Su padre comentó alguna vez que lo había imaginado abogado, pero el joven decidió que lo suyo era la cocina y cambió leyes por cacerolas, sin olvidar raíces y pertenencia, haciendo de su interpretación de la gastronomía un viaje de ida, con una marca que nosotros los peruanos lucimos orgullosos.
Difícil para mi describir lo que sentí caminando por esa feria. Acostumbrada a encuentros diferentes: escenarios de conciertos, alguna muestra de producto, exposiciones, sets de televisión, producción publicitaria y televisiva, prueba de algo que me llame la atención y un apretón de manos. Allá todo fue distinto: un predio enorme, más de trecientos mil visitantes con entradas agotadas, representantes de los mejores restaurantes peruanos que nos permitieron probar sus especialidades, atendidos por sus dueños, por apenas 12 soles; vendedores
ambulantes (los señores y señoras de las famosas carretillas) para delirar con unos anticuchos recién asados que saben a gloria o con sanguches de pavita imposibles de describir, restaurantes que al final de una larga fila me llevaron al encuentro de un ceviche especial, el que produce Javier Wong, un cocinero que trabaja con un único ingrediente: lenguado casi vivo, recién arrancado al mar y con el que además hace algún salteado.

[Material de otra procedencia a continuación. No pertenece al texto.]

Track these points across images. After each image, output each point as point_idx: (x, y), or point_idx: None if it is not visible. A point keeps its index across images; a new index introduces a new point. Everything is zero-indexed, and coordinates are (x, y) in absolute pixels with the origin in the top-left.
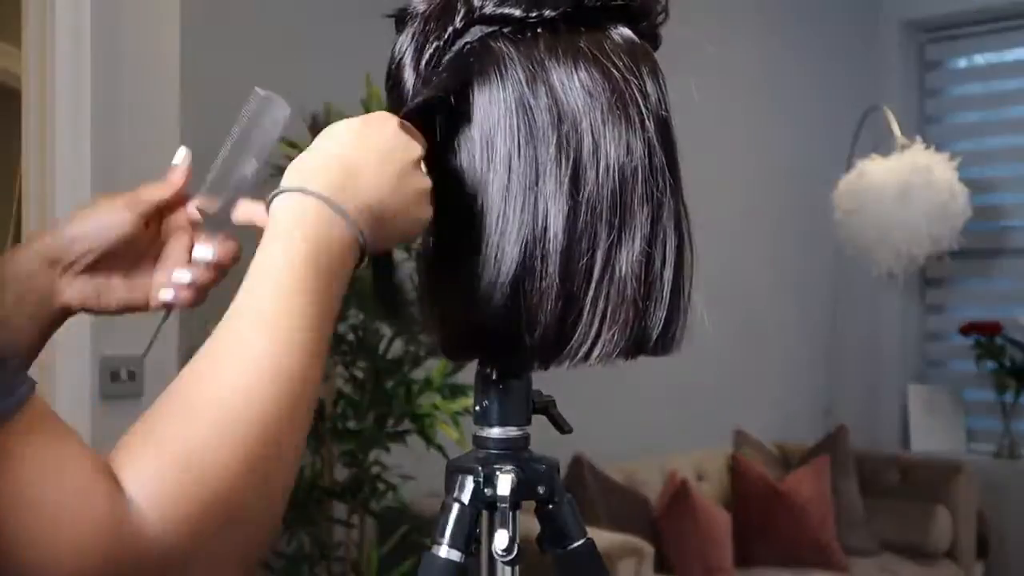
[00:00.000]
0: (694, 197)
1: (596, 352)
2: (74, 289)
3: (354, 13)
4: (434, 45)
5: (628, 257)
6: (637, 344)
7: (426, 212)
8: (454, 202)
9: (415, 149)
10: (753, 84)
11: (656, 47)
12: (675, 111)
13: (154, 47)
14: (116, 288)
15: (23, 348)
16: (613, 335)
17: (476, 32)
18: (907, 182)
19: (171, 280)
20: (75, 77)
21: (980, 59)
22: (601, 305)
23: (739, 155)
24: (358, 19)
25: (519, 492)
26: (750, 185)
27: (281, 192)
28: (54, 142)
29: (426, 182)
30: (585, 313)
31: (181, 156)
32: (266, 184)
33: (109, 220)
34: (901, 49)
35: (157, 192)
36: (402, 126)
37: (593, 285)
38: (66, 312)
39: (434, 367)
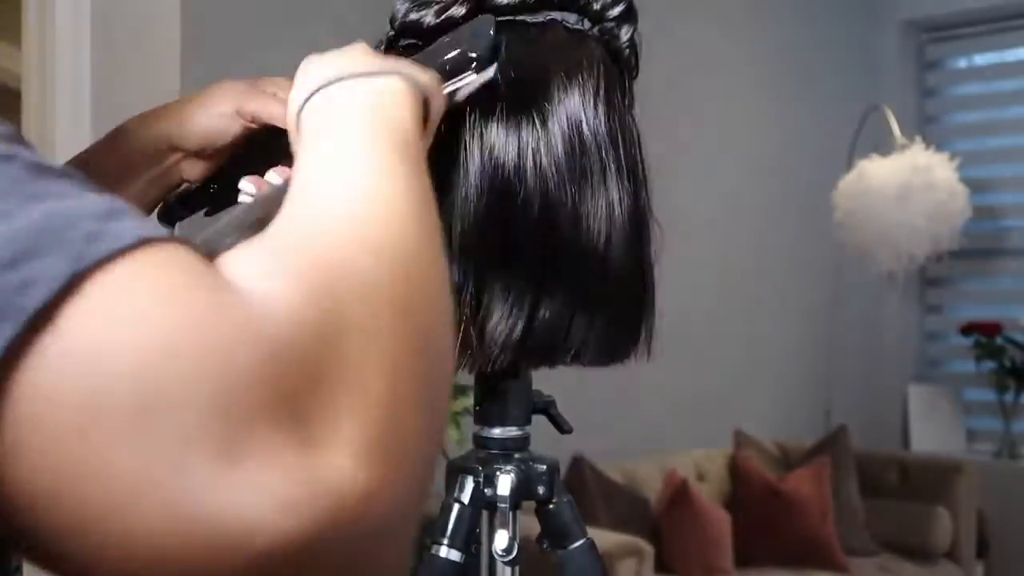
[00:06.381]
0: (694, 198)
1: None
2: (196, 169)
3: (354, 14)
4: None
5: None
6: (616, 352)
7: None
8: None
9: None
10: (752, 84)
11: (620, 47)
12: (676, 110)
13: (154, 47)
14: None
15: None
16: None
17: None
18: (907, 182)
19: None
20: (75, 77)
21: (980, 59)
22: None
23: (739, 155)
24: (358, 20)
25: (519, 492)
26: (750, 185)
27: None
28: (54, 142)
29: None
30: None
31: None
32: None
33: (225, 127)
34: (901, 49)
35: (271, 113)
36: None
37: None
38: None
39: None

Necesitamos una pausa, digo necesitamos, porque fui a Mistura compañada, de alguien a quien le fascina cocinar y que podría decir, cocina como los dioses. Bueno, es hora de las charlas y las posibilidades son variadas, están Alex Atala, de Brasil, y también Andoni Luis Aduriz o Joan Roca, entre muchos chefs de primera categoría que vinieron desde lejos a contar sus novedades, aunque los veo tan sorprendidos como yo, por lo que los rodea.
Seguimos y volvemos a esa sensación casi de delirio. Pasamos por el puesto de comidas de Amazonas y nos detenemos en uno de picarones, unos buñuelos fritos crocantes, riquísimos. Ahora al mercado, sector donde productores de todo el país explicaban orgullosos sus frutos. En esos puestos, pensaba, la papa será la reina, pero me equivoqué, con ella conviven hierbas rarísimas, maíces de colores, frutas ácidas hasta el llanto y otras dulces, como los besos.
En todas partes nos sentimos mimados, nos explican mitología, leyendas y usos, historias que tal vez tengan miles de años. La tentación es más fuerte y decidimos comprar: limoncitos sutiles, perfumados, que darán sabor a un intento de ceviche o a mi pisco sour; agregamos bandejas de ajíes de todos los colores, formas, aromas y sabores, recordando que los llaman el ADN de la cocina peruana y que sin ellos no hay comida posible. Papines que provienen de miles de metros de altura y maníes del Inca, con mucho omega 3, nos aclaran.
Me detengo en un puesto donde una señora con arrugas marcadas por el sol de los Andes me pregunta, casi en secreto, si alguien me espera. Con una sonrisa asiento, y entonces me ofrece maca, un tubérculo que, me explica, hará mis noches más felices. Cuando creo que la compra está terminada, me dice que también debo llevar mashua, otra raíz de forma extraña y efecto contrario a la maca: “por si el señor no se portó bien y no le fue fiel”. Guardo mis compras en la bolsa, las llevaré al departamento, sin aclarar cuál es cuál. Un secreto que sólo las mujeres deben develar.
Vuelvo a Mistura a lo largo de los cuatro días, el olor de la comida se mezcla con la música. Antes de terminar con esta gloriosa, espectacular y ya tradicional feria gastronómica, me digo que es hora de un helado de lúcuma, esa fruta de textura aterciopelada y sabor dulzón que me preparará para un momento inesperado.
La cocina peruana: se trata, digo, de una cocina de colores, sabores definidos, deliciosos, con vida y muy erótica.